■ **THE TASK**: Each line of the entries that mentions the string "alternativen" needs to be reported.

■ **INPUT RECORDS**:
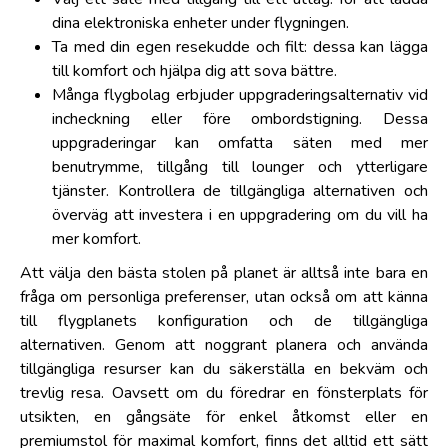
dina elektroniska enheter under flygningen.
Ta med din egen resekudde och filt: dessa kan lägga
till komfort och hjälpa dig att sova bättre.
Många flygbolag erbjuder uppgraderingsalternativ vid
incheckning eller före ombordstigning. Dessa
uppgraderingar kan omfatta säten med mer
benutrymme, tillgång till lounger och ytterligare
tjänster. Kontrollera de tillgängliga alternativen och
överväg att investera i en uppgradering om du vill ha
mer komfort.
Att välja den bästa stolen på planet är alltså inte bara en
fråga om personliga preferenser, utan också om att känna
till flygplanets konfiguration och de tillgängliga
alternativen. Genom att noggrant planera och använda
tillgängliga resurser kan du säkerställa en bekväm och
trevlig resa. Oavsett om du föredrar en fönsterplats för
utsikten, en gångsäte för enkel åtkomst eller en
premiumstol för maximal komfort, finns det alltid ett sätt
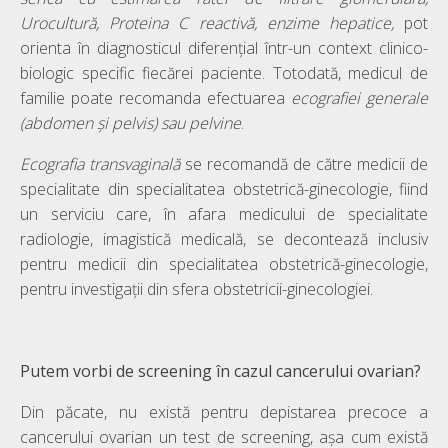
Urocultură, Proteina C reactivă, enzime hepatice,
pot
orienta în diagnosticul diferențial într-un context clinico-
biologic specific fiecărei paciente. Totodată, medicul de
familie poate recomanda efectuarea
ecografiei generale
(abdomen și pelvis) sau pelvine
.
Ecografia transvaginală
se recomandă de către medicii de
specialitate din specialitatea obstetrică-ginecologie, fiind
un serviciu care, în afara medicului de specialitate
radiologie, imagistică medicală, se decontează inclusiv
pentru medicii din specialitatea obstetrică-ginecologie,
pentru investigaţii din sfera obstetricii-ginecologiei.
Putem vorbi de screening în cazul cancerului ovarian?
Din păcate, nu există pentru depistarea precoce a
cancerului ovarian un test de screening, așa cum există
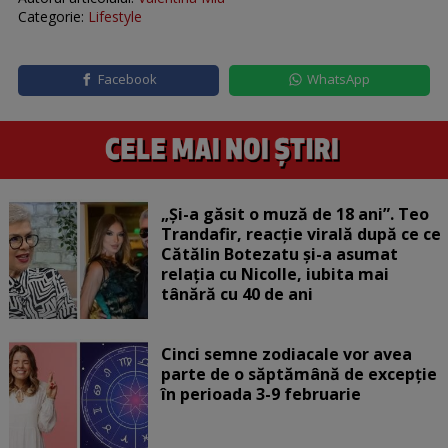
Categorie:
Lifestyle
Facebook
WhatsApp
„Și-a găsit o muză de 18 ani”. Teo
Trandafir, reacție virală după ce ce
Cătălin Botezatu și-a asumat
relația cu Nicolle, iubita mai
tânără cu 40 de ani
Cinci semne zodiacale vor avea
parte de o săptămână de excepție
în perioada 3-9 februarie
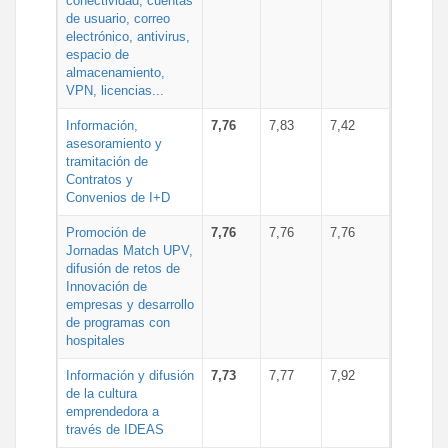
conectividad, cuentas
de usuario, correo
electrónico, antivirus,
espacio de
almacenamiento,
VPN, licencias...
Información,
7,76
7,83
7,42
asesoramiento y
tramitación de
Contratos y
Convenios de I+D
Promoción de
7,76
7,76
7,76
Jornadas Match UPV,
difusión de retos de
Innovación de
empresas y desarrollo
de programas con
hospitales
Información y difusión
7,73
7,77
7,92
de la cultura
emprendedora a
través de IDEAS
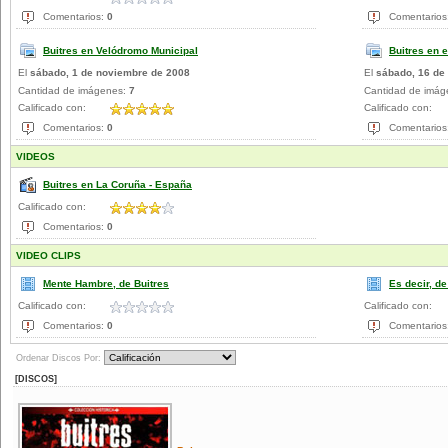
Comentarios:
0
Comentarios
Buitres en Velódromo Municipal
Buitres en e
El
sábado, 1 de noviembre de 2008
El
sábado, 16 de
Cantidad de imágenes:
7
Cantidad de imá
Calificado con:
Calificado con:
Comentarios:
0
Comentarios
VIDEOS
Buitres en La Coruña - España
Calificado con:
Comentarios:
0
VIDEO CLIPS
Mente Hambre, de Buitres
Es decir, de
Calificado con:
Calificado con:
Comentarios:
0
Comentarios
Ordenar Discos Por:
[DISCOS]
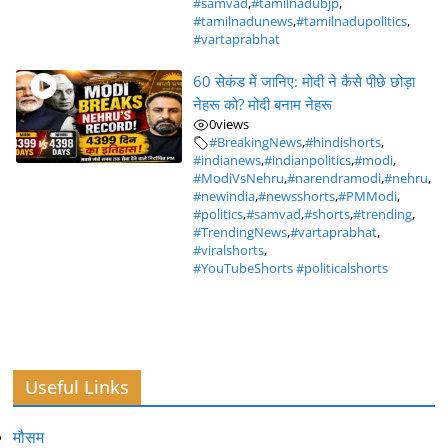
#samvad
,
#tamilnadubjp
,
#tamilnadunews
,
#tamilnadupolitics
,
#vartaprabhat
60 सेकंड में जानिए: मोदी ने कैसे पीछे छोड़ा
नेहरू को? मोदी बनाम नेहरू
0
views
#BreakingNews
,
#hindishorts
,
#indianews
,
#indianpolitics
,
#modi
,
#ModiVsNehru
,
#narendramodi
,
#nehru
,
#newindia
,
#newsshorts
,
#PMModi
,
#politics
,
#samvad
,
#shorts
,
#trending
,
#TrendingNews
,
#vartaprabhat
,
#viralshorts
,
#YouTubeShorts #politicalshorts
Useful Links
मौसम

■ **OUTPUT FOR THIS TASK**:
tjänster. Kontrollera de tillgängliga alternativen och
alternativen. Genom att noggrant planera och använda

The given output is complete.